◆ REQUIRED ACTION ◆
Repeat the entries word for word. Leave nothing out.

◆ Stored data ◆
# # # #

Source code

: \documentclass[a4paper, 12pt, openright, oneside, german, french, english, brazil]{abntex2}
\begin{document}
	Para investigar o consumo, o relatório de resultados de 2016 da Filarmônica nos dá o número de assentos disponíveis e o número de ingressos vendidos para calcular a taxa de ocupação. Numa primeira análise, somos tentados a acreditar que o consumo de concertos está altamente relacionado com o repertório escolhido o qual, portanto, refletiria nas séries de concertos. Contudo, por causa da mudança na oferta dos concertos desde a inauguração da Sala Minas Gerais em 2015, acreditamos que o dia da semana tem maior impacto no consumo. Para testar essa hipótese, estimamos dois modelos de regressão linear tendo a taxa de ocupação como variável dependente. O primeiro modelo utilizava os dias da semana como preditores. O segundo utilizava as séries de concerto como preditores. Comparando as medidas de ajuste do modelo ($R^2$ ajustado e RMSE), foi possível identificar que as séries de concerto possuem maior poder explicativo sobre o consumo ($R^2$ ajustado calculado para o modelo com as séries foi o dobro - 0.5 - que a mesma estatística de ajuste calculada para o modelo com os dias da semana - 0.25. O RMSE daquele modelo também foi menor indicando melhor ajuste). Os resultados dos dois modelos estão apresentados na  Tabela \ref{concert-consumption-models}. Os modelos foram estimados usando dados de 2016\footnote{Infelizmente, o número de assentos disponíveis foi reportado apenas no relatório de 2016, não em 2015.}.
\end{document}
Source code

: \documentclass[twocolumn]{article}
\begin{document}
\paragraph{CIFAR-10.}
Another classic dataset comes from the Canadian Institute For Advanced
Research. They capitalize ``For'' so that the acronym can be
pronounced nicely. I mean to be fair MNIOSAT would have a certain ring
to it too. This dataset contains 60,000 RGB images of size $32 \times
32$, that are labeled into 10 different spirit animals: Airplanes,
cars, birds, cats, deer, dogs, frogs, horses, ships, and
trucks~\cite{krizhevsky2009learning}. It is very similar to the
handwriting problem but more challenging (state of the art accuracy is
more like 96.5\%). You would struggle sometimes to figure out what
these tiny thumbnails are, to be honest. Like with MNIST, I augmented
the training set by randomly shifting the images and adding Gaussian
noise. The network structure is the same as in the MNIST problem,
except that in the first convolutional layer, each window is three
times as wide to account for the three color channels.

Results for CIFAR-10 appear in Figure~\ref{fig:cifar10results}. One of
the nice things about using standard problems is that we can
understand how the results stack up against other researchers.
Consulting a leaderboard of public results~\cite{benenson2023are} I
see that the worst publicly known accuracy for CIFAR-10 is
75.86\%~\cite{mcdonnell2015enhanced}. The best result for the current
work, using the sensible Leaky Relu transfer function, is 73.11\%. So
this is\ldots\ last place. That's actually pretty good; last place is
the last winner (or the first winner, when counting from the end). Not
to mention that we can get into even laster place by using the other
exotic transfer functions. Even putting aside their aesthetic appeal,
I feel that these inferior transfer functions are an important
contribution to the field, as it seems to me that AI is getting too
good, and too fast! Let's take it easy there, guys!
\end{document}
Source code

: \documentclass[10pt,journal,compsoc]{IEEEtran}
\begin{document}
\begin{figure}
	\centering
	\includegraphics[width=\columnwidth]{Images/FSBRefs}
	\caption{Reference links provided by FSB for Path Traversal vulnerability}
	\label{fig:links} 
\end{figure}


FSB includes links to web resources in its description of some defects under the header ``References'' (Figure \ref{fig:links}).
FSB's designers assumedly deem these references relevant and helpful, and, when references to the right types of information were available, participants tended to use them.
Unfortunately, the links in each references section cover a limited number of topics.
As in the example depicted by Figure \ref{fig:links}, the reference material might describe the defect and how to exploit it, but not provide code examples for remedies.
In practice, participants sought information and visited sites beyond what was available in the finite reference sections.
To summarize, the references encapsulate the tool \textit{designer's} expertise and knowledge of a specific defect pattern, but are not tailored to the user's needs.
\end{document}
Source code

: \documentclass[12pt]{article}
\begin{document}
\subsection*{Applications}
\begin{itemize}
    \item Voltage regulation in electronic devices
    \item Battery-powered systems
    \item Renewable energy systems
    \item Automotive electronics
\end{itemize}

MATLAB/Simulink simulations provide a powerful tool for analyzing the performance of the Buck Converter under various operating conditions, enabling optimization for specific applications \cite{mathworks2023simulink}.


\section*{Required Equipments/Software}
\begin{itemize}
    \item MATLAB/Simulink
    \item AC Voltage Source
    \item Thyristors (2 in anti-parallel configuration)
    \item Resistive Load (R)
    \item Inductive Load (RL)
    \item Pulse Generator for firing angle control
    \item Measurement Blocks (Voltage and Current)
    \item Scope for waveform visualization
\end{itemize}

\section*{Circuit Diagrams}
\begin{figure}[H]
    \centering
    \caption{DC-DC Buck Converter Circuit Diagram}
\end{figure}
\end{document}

# # # #

◆ ANSWER TO THE PROBLEM ◆
Source code

: \documentclass[a4paper, 12pt, openright, oneside, german, french, english, brazil]{abntex2}
\begin{document}
	Para investigar o consumo, o relatório de resultados de 2016 da Filarmônica nos dá o número de assentos disponíveis e o número de ingressos vendidos para calcular a taxa de ocupação. Numa primeira análise, somos tentados a acreditar que o consumo de concertos está altamente relacionado com o repertório escolhido o qual, portanto, refletiria nas séries de concertos. Contudo, por causa da mudança na oferta dos concertos desde a inauguração da Sala Minas Gerais em 2015, acreditamos que o dia da semana tem maior impacto no consumo. Para testar essa hipótese, estimamos dois modelos de regressão linear tendo a taxa de ocupação como variável dependente. O primeiro modelo utilizava os dias da semana como preditores. O segundo utilizava as séries de concerto como preditores. Comparando as medidas de ajuste do modelo ($R^2$ ajustado e RMSE), foi possível identificar que as séries de concerto possuem maior poder explicativo sobre o consumo ($R^2$ ajustado calculado para o modelo com as séries foi o dobro - 0.5 - que a mesma estatística de ajuste calculada para o modelo com os dias da semana - 0.25. O RMSE daquele modelo também foi menor indicando melhor ajuste). Os resultados dos dois modelos estão apresentados na  Tabela \ref{concert-consumption-models}. Os modelos foram estimados usando dados de 2016\footnote{Infelizmente, o número de assentos disponíveis foi reportado apenas no relatório de 2016, não em 2015.}.
\end{document}
Source code

: \documentclass[twocolumn]{article}
\begin{document}
\paragraph{CIFAR-10.}
Another classic dataset comes from the Canadian Institute For Advanced
Research. They capitalize ``For'' so that the acronym can be
pronounced nicely. I mean to be fair MNIOSAT would have a certain ring
to it too. This dataset contains 60,000 RGB images of size $32 \times
32$, that are labeled into 10 different spirit animals: Airplanes,
cars, birds, cats, deer, dogs, frogs, horses, ships, and
trucks~\cite{krizhevsky2009learning}. It is very similar to the
handwriting problem but more challenging (state of the art accuracy is
more like 96.5\%). You would struggle sometimes to figure out what
these tiny thumbnails are, to be honest. Like with MNIST, I augmented
the training set by randomly shifting the images and adding Gaussian
noise. The network structure is the same as in the MNIST problem,
except that in the first convolutional layer, each window is three
times as wide to account for the three color channels.

Results for CIFAR-10 appear in Figure~\ref{fig:cifar10results}. One of
the nice things about using standard problems is that we can
understand how the results stack up against other researchers.
Consulting a leaderboard of public results~\cite{benenson2023are} I
see that the worst publicly known accuracy for CIFAR-10 is
75.86\%~\cite{mcdonnell2015enhanced}. The best result for the current
work, using the sensible Leaky Relu transfer function, is 73.11\%. So
this is\ldots\ last place. That's actually pretty good; last place is
the last winner (or the first winner, when counting from the end). Not
to mention that we can get into even laster place by using the other
exotic transfer functions. Even putting aside their aesthetic appeal,
I feel that these inferior transfer functions are an important
contribution to the field, as it seems to me that AI is getting too
good, and too fast! Let's take it easy there, guys!
\end{document}
Source code

: \documentclass[10pt,journal,compsoc]{IEEEtran}
\begin{document}
\begin{figure}
	\centering
	\includegraphics[width=\columnwidth]{Images/FSBRefs}
	\caption{Reference links provided by FSB for Path Traversal vulnerability}
	\label{fig:links} 
\end{figure}


FSB includes links to web resources in its description of some defects under the header ``References'' (Figure \ref{fig:links}).
FSB's designers assumedly deem these references relevant and helpful, and, when references to the right types of information were available, participants tended to use them.
Unfortunately, the links in each references section cover a limited number of topics.
As in the example depicted by Figure \ref{fig:links}, the reference material might describe the defect and how to exploit it, but not provide code examples for remedies.
In practice, participants sought information and visited sites beyond what was available in the finite reference sections.
To summarize, the references encapsulate the tool \textit{designer's} expertise and knowledge of a specific defect pattern, but are not tailored to the user's needs.
\end{document}
Source code

: \documentclass[12pt]{article}
\begin{document}
\subsection*{Applications}
\begin{itemize}
    \item Voltage regulation in electronic devices
    \item Battery-powered systems
    \item Renewable energy systems
    \item Automotive electronics
\end{itemize}

MATLAB/Simulink simulations provide a powerful tool for analyzing the performance of the Buck Converter under various operating conditions, enabling optimization for specific applications \cite{mathworks2023simulink}.


\section*{Required Equipments/Software}
\begin{itemize}
    \item MATLAB/Simulink
    \item AC Voltage Source
    \item Thyristors (2 in anti-parallel configuration)
    \item Resistive Load (R)
    \item Inductive Load (RL)
    \item Pulse Generator for firing angle control
    \item Measurement Blocks (Voltage and Current)
    \item Scope for waveform visualization
\end{itemize}

\section*{Circuit Diagrams}
\begin{figure}[H]
    \centering
    \caption{DC-DC Buck Converter Circuit Diagram}
\end{figure}
\end{document}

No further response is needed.